▶ What is being asked
For the data below, restate word for word only the lines from the line containing "taux dépend des" through the line containing "agrémentée de quelques mini tomates allongées", both ends included.
---------- Provided records
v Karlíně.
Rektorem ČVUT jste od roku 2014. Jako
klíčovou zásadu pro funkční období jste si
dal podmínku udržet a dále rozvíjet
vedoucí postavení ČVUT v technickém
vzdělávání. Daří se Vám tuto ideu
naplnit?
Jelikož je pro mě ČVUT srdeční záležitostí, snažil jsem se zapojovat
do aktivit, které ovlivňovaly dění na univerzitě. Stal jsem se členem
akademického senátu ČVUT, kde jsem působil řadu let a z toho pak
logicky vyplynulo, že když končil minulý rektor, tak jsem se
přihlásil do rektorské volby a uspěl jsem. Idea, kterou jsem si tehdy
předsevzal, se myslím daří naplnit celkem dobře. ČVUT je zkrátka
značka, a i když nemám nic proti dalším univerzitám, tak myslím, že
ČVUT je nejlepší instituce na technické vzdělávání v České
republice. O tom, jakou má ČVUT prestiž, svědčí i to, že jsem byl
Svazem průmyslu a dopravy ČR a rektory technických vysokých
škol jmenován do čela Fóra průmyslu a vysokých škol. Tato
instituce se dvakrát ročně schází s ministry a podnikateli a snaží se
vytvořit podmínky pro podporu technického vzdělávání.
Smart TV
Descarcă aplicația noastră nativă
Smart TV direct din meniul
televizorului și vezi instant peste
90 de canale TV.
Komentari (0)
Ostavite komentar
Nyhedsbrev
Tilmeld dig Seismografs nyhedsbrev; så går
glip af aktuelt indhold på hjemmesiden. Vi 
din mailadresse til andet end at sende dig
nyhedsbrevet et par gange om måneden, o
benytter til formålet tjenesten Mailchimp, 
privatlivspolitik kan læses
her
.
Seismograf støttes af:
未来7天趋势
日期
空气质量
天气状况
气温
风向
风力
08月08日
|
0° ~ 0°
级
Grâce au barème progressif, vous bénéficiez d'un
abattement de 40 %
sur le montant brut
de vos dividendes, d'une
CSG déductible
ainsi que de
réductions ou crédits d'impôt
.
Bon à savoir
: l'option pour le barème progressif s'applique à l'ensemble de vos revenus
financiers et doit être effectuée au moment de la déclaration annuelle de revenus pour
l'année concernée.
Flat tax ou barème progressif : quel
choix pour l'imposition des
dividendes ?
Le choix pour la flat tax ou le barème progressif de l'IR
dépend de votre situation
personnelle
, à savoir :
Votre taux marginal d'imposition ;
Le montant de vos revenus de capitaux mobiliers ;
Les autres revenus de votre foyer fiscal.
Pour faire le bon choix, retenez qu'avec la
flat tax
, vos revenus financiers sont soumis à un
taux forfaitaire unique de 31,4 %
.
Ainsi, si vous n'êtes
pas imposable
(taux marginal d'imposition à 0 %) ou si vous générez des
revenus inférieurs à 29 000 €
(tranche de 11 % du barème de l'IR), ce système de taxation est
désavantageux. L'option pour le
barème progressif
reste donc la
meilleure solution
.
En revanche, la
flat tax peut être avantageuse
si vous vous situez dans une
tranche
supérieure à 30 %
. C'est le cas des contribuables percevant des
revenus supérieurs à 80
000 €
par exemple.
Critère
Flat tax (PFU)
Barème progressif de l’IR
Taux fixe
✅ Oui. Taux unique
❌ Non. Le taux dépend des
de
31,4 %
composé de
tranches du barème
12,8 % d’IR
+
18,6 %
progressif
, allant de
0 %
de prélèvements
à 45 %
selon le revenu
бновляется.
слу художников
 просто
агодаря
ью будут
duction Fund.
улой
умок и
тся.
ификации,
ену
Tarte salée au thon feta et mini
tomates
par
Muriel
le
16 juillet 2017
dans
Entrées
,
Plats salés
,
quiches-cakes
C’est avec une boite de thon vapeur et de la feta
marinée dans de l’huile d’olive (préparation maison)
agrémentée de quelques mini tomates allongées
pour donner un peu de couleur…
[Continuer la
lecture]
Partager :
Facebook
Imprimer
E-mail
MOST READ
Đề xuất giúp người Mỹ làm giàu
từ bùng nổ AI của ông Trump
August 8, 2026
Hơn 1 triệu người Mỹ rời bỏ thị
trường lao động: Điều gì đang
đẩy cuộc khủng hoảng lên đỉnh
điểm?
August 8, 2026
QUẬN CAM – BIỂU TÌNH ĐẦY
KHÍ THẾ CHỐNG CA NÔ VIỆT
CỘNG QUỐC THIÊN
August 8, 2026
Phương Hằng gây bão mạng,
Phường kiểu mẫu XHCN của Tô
--------------------
▶ Task output
❌ Non. Le taux dépend des
de
31,4 %
composé de
tranches du barème
12,8 % d’IR
+
18,6 %
progressif
, allant de
0 %
de prélèvements
à 45 %
selon le revenu
бновляется.
слу художников
 просто
агодаря
ью будут
duction Fund.
улой
умок и
тся.
ификации,
ену
Tarte salée au thon feta et mini
tomates
par
Muriel
le
16 juillet 2017
dans
Entrées
,
Plats salés
,
quiches-cakes
C’est avec une boite de thon vapeur et de la feta
marinée dans de l’huile d’olive (préparation maison)
agrémentée de quelques mini tomates allongées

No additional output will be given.